#### Information shown

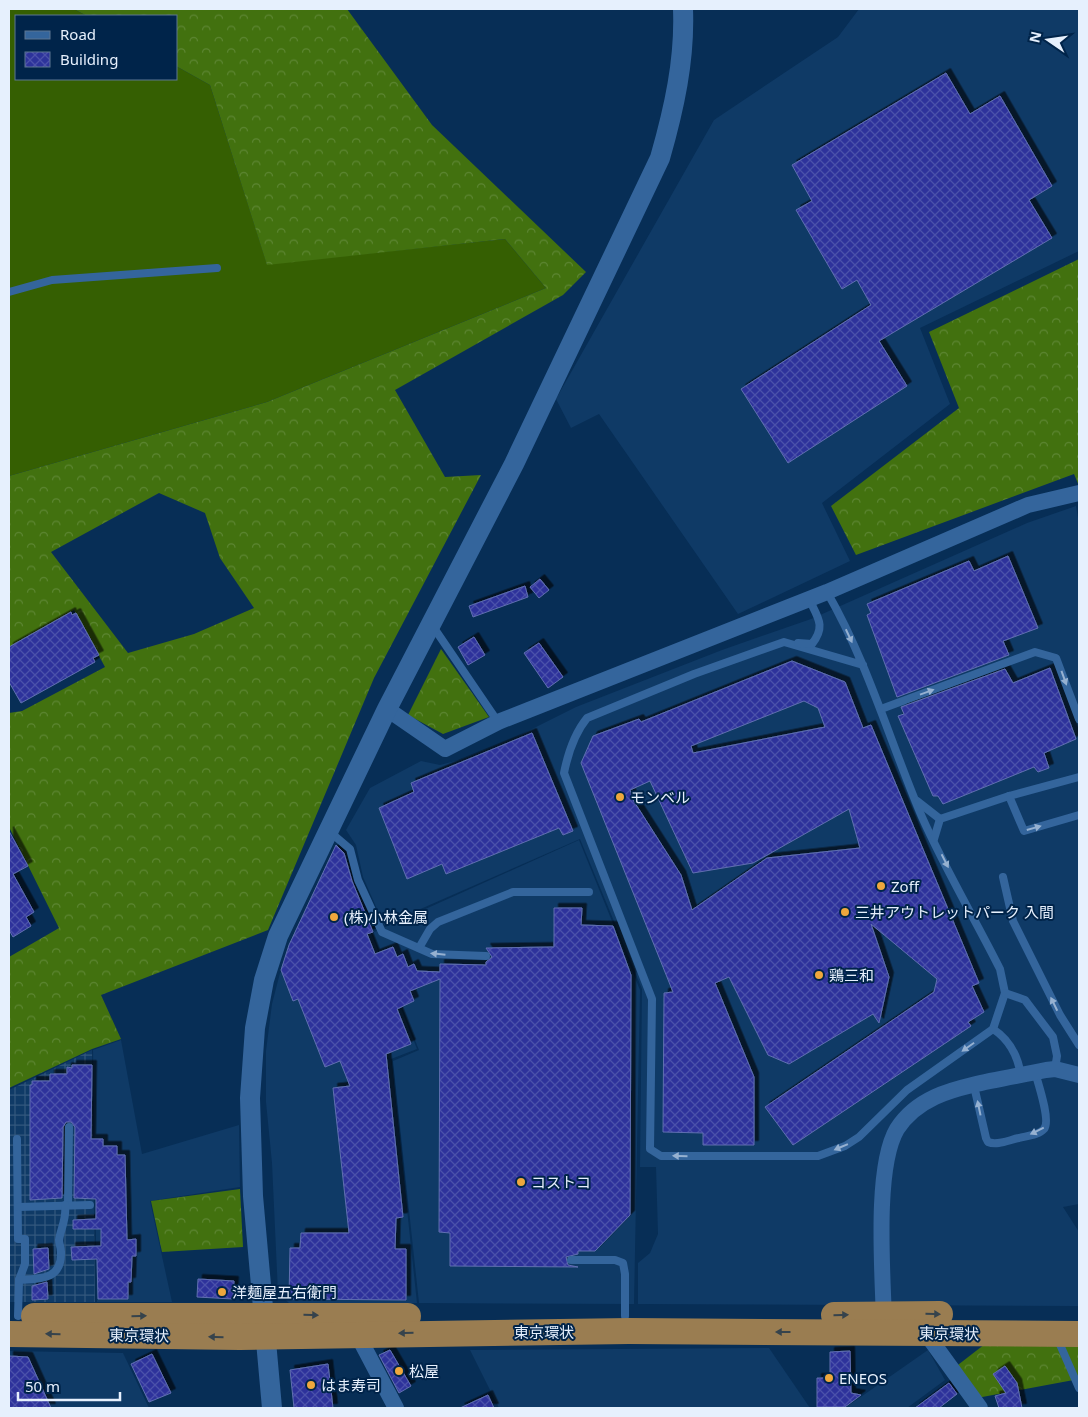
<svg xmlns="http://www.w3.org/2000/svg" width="1088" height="1417" font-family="'Noto Sans','Noto Sans JP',sans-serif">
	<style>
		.built { fill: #0f3a66 }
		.industrial { fill: url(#industrial-grid) }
		.grass { fill: #355f02 }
		.forest { fill: url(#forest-crowns); fill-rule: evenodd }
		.building { fill: url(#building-cross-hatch); stroke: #606fb1; fill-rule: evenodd; filter: url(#shadow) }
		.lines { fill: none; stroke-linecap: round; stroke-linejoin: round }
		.service { stroke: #34659c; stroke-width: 8 }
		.minor { stroke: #34659c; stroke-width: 16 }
		.tertiary { stroke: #34659c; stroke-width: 20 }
		.trunk { stroke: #9a7d51; stroke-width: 26 }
		.oneway { fill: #96b1d1 }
		.oneway2 { fill: #36434c }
		.poi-dot { fill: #eea73d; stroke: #00244a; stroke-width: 2 }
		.labels { text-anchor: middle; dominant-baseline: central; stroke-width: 4; stroke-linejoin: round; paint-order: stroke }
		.poi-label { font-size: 15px; fill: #e6f0fd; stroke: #00244a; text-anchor: start }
		.street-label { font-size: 15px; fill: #e6f0fd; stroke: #00244a }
	</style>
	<defs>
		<pattern id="industrial-grid" width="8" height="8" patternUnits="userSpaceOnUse" patternTransform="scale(1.25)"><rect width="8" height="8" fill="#0f3a66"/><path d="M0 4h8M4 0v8" fill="none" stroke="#32577d"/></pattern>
		<pattern id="forest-crowns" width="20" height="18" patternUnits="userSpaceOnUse" patternTransform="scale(1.25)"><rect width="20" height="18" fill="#42710f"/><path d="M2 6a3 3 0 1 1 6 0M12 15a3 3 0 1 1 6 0" fill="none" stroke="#5d8633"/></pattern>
		<pattern id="building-cross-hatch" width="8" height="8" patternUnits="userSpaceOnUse" patternTransform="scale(1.25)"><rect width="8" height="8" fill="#2d339b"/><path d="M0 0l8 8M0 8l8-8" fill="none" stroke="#4b51aa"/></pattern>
		<filter id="shadow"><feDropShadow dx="4.5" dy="-4.5" stdDeviation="0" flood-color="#0009"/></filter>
	</defs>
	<rect width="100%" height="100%" fill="#072e56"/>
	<g class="built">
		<path d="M 859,9 L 1079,9 L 1079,251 L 920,328 L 950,404 L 822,503 L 850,561 L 738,614 L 599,414 L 571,428 L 556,399 L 714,120 L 838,37 Z"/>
		<path d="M 1076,506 L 1079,524 L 1079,1204 L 1063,1207 L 1079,1232 L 1079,1306 L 638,1304 L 638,1263 L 650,1253 L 658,1234 L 656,1167 L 640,1167 L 642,989 L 580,839 L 384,925 L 363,877 L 356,845 L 346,830 L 370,788 L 421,761 L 440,765 L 459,760 L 514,738 L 576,707 L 722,650 L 811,619 L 1027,523 Z"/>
		<path d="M 579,840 L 640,990 L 634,1304 L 419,1303 L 393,1061 L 419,1050 L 372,933 Z"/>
		<path d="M 371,933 L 417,1049 L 391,1059 L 417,1303 L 289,1303 L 278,1293 L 272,1163 L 266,1102 L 266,1051 L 272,1004 L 280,973 Z"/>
		<path d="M 121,1040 L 142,1154 L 239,1125 L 240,1187 L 150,1201 L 172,1302 L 97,1302 L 93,1050 Z"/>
		<path d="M 769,1348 L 810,1408 L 499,1408 L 470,1350 Z"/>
		<path d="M 928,1350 L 945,1380 L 907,1408 L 845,1408 Z"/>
		<path d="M 9,1351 L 123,1353 L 149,1408 L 9,1408 Z"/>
	</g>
	<path class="industrial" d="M 92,1050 L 95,1302 L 9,1302 L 9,1090 Z"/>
	<path class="grass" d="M 9,9 L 74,9 L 87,16 L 16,16 L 16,79 L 176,79 L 176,66 L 210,85 L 267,264 L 505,239 L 546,288 L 267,402 L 9,476 Z"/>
	<g class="forest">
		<path d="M 74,9 L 347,9 L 432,125 L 586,272 L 563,295 L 395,390 L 445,477 L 481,475 L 374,678 L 268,930 L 101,995 L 121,1039 L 92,1049 L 9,1088 L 9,957 L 59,928 L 9,827 L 9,713 L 22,711 L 105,667 L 74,610 L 9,651 L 9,476 L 267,402 L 546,288 L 505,239 L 267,265 L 210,85 L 176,66 L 176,16 L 87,16 ZM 159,493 L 205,513 L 220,558 L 254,608 L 194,634 L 128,653 L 51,552 Z"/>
		<path d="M 1079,259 L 1079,486 L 1074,474 L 856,555 L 831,506 L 959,408 L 929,332 Z"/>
		<path d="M 441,649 L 489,717 L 443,734 L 408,715 Z"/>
		<path d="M 240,1189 L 243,1247 L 162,1252 L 151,1201 Z"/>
		<path d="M 985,1344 L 1079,1346 L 1079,1379 L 977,1398 L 954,1368 Z"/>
	</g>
	<g class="building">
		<path d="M 946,73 L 970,114 L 1000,96 L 1052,186 L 1029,200 L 1052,238 L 879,341 L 907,386 L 788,463 L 741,389 L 871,305 L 857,280 L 842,289 L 796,210 L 812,201 L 792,165 Z"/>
		<path d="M 1008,556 L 1038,628 L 1003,641 L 1009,655 L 897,697 L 867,615 L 871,613 L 867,604 L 969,561 L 974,571 Z"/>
		<path d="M 540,579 L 549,590 L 539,598 L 530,587 Z"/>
		<path d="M 525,586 L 528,597 L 473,617 L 469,606 Z"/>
		<path d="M 71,612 L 72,615 L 76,613 L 99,655 L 93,658 L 95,662 L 21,703 L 9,682 L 9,647 Z"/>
		<path d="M 474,637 L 485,655 L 468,665 L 458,647 Z"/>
		<path d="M 539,643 L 563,677 L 548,688 L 524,653 Z"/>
		<path d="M 792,661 L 845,682 L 863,728 L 871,725 L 979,983 L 972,986 L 984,1012 L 968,1022 L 971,1026 L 793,1145 L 765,1107 L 934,992 L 937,979 L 871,924 L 889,977 L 879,1023 L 873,1014 L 789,1064 L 768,1055 L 729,977 L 715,983 L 754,1077 L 754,1145 L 703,1145 L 703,1133 L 663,1132 L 664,993 L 673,992 L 581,763 L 593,736 L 639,719 L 641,722 ZM 804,701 L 818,708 L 825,727 L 693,753 L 691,746 ZM 650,781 L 693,873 L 753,863 L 849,809 L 860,848 L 767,858 L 692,910 L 681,875 L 633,800 L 630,790 Z"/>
		<path d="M 1050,668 L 1076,739 L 1044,753 L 1049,768 L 1038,772 L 1034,767 L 943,804 L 938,796 L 933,796 L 898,716 L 904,714 L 901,707 L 1005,669 L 1013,683 Z"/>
		<path d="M 532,733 L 573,831 L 563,835 L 559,828 L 446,874 L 442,864 L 407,879 L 379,808 L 414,792 L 411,783 Z"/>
		<path d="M 9,831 L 28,866 L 13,874 L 34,912 L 26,917 L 31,926 L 13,937 L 9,930 Z"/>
		<path d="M 336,845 L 344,853 L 352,881 L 373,932 L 367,934 L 375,954 L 393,947 L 397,957 L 403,954 L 408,967 L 414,964 L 417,971 L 440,972 L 440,964 L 486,965 L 486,962 L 492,957 L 486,948 L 554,947 L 554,908 L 582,908 L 581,925 L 613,926 L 631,975 L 630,1215 L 595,1251 L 578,1251 L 578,1254 L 566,1257 L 568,1265 L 578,1267 L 450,1266 L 450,1233 L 439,1232 L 440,979 L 410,991 L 414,1001 L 397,1009 L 411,1044 L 386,1054 L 403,1217 L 396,1218 L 395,1249 L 406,1249 L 406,1300 L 289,1299 L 290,1248 L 300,1248 L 301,1233 L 349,1233 L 333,1088 L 350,1086 L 340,1061 L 325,1067 L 298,999 L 293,1001 L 281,970 L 289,945 Z"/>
		<path d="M 72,1065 L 92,1065 L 91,1139 L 103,1139 L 103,1146 L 117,1146 L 117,1155 L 125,1155 L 127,1240 L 136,1239 L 136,1256 L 132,1256 L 131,1282 L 128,1282 L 128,1299 L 98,1299 L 97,1259 L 72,1260 L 71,1247 L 101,1246 L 101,1229 L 73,1229 L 73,1220 L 96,1219 L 96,1199 L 74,1198 L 75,1127 L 71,1122 L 66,1122 L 63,1127 L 62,1198 L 30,1200 L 30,1085 L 32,1085 L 32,1081 L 50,1081 L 50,1074 L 67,1074 L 67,1067 L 72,1068 Z"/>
		<path d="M 48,1248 L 49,1269 L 34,1274 L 33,1249 Z"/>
		<path d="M 198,1279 L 234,1281 L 233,1299 L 197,1297 Z"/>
		<path d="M 47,1282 L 48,1299 L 32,1300 L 32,1286 Z"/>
		<path d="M 390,1350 L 411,1386 L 399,1393 L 379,1355 Z"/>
		<path d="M 850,1351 L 851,1393 L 861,1395 L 845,1407 L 817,1407 L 817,1378 L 830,1378 L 830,1352 Z"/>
		<path d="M 152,1354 L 171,1393 L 149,1402 L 131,1364 Z"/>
		<path d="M 9,1356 L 28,1357 L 51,1408 L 9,1408 Z"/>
		<path d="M 328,1364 L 333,1408 L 294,1408 L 290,1370 Z"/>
		<path d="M 1005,1366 L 1017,1383 L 1022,1408 L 999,1408 L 995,1396 L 1006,1393 L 993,1374 Z"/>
		<path d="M 949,1383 L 957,1394 L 939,1408 L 915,1408 Z"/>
		<path d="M 488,1395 L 494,1408 L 460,1408 Z"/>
	</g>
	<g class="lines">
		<g class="service">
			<path d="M 9,292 L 52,280 L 217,268"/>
			<path d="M 827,592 C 868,663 890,742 922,817 C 945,869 975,919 1000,969 L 1005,993 L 993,1029 L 907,1090 L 859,1137 L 845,1146 L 818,1156 L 661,1156 L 650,1149 L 652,999 L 564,773 C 568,753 574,734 587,718 L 694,674 L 784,642 L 863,665"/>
			<path d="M 432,625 L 498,722"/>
			<path d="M 798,643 L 812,644 C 826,626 818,618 809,599"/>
			<path d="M 881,709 L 1035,652 L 1056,658 L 1079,719"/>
			<path d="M 1009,796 L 1024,831 L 1079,815"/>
			<path d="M 917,801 L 940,819"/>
			<path d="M 330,832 L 350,849 L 358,880 L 382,932 L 432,954 L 486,956"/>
			<path d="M 934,839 L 940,819 L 1009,796 L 1079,777"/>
			<path d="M 1003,877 L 1013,921 L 1060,1015 L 1079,1045"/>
			<path d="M 419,948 L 430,929 L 438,922 L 513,892 L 589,892"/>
			<path d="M 1005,993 L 1025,1000 L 1053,1037 L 1057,1056 L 1055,1069"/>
			<path d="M 993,1029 C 1010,1040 1018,1056 1021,1076"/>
			<path d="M 974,1086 L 986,1138 L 988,1142 C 997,1146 1009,1140 1019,1138 C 1026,1136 1039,1135 1044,1129 C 1051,1121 1038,1083 1035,1072"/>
			<path d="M 17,1139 L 18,1239 L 25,1239 L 25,1264 L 19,1280 L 18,1316"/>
			<path d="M 68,1205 L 69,1127"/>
			<path d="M 18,1207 L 90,1205"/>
			<path d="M 571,1260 L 615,1260 L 623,1263 L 625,1274 L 625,1316"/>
			<path d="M 19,1280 C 40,1279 62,1280 61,1252 C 61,1247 59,1244 59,1240 C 61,1228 67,1218 65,1205"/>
			<path d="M 1058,1340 L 1079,1388"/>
		</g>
		<g class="minor">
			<path d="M 387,709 L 445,749 L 498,722 L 827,592 L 1028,505 L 1079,493"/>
			<path d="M 884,1322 C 883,1276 874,1168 897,1129 C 906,1115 920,1104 935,1097 C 962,1084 1015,1077 1046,1070 L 1055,1069 L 1079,1075"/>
			<path d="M 925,1332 L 980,1408"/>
			<path d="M 357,1334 L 396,1408"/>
		</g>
		<path class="tertiary" d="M 272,1408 L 253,1196 L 250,1098 L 255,1028 L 264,980 L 278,936 L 387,709 L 514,464 L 660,158 C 674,109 685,60 683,9"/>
		<g class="trunk">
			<path d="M 834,1315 L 940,1314"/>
			<path d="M 34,1316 L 408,1316"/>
			<path d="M 9,1334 L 240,1337 L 629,1331 L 1079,1334"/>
		</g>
	</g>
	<defs><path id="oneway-solid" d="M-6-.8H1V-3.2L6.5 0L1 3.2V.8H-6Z" transform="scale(1.25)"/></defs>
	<g class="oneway">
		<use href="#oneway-solid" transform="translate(849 636) rotate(65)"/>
		<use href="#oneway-solid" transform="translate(1064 678) rotate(70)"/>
		<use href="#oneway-solid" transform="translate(927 692) rotate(-20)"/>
		<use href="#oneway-solid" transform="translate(1034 828) rotate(-16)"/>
		<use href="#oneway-solid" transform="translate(945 861) rotate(63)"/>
		<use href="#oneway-solid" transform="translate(438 954) rotate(-174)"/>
		<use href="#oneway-solid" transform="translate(1054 1004) rotate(-116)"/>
		<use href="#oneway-solid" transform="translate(968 1047) rotate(145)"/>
		<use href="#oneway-solid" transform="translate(979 1108) rotate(-102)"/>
		<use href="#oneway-solid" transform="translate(1037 1131) rotate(154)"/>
		<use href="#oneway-solid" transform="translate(841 1147) rotate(157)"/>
		<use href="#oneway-solid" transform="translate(680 1156) rotate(-179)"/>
	</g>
	<g class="oneway2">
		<use href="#oneway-solid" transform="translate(933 1314) rotate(1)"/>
		<use href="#oneway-solid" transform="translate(311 1315) rotate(1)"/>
		<use href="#oneway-solid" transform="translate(841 1315) rotate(-1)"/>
		<use href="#oneway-solid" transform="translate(139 1316) rotate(-1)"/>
		<use href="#oneway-solid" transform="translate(783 1332) rotate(-180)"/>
		<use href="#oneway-solid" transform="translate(406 1333) rotate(179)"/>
		<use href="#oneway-solid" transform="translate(53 1334) rotate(-179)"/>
		<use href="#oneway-solid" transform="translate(216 1337) rotate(-179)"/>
	</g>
	<g class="poi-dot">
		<circle cx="620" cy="797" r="5"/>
		<circle cx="881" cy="886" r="5"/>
		<circle cx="845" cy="912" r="5"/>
		<circle cx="334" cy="917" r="5"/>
		<circle cx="819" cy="975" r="5"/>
		<circle cx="521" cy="1182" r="5"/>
		<circle cx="222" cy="1292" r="5"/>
		<circle cx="399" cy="1371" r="5"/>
		<circle cx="829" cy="1378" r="5"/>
		<circle cx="311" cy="1385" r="5"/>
	</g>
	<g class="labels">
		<g class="poi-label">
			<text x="630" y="797">モンベル</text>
			<text x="891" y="886">Zoff</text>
			<text x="855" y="912">三井アウトレットパーク 入間</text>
			<text x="344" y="917">(株)小林金属</text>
			<text x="829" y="975">鶏三和</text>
			<text x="531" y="1182">コストコ</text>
			<text x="232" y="1292">洋麺屋五右衛門</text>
			<text x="409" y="1371">松屋</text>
			<text x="839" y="1378">ENEOS</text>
			<text x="321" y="1385">はま寿司</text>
		</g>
		<g class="street-label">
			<text x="544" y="1332">東京環状</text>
			<text transform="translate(949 1333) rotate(1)">東京環状</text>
			<text transform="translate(139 1335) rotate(1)">東京環状</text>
		</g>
	</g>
	<rect width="1088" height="1417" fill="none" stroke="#e6f0fd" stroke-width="20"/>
	<rect x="15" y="15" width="162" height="65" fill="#00244a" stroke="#5c7692"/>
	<rect x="25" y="31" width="25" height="8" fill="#34659c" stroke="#5c7692"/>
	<text x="60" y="40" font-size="15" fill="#e6f0fd">Road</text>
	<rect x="25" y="52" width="25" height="15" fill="url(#building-cross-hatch)" stroke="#5c7692"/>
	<text x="60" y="65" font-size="15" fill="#e6f0fd">Building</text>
	<g transform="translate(1048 40) rotate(283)" stroke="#00244a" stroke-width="4" paint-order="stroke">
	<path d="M0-4L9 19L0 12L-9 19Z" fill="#e6f0fd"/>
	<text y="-8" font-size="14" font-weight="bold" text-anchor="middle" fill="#e6f0fd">N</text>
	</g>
	<path d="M18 1392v8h102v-8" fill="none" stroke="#e6f0fd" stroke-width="2.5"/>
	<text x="25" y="1392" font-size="15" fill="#e6f0fd" stroke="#00244a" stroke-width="4" paint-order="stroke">50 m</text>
</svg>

########

**Your goal:** Find the string "labels" in the entries above and return each line that holds it.

**Answer for the task:**
		.labels { text-anchor: middle; dominant-baseline: central; stroke-width: 4; stroke-linejoin: round; paint-order: stroke }
	<g class="labels">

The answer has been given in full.